## DATA EXTRACTS
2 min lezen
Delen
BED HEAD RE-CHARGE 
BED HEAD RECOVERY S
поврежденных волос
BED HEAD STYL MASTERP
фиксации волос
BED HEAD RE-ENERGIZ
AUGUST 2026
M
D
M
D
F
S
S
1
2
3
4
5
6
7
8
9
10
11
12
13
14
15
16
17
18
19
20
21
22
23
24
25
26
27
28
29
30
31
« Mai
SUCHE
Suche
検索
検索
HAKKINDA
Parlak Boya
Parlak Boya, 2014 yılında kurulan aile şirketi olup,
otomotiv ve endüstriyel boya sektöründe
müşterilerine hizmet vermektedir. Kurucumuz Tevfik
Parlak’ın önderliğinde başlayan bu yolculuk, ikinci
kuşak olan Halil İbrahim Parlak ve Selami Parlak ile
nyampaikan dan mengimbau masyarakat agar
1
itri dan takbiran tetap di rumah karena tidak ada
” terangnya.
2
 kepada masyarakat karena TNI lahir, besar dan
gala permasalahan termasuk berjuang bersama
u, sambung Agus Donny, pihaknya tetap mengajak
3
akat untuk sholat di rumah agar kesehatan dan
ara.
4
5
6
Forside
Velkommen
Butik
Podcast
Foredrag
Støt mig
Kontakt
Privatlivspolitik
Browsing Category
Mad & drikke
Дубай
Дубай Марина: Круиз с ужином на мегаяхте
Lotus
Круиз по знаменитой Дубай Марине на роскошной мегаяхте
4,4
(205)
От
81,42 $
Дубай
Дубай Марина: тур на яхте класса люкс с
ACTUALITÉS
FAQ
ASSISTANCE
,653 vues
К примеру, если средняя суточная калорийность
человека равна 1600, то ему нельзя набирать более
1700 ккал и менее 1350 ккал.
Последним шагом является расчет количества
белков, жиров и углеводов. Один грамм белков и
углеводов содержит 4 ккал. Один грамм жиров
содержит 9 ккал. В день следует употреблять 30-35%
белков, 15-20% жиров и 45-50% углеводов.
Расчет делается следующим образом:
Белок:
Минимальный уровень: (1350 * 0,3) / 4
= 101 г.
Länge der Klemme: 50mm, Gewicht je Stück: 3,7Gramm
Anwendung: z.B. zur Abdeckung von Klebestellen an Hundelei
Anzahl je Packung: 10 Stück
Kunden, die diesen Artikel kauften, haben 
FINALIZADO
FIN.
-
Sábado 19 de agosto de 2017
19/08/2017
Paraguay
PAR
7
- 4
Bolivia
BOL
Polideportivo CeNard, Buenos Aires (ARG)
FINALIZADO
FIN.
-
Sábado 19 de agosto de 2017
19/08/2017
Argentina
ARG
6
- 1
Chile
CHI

## WORK REQUEST
Find every line in the records that contains the string "Марина" and copy each one. Case counts.

## TASK SOLUTION
Дубай Марина: Круиз с ужином на мегаяхте
Дубай Марина: тур на яхте класса люкс с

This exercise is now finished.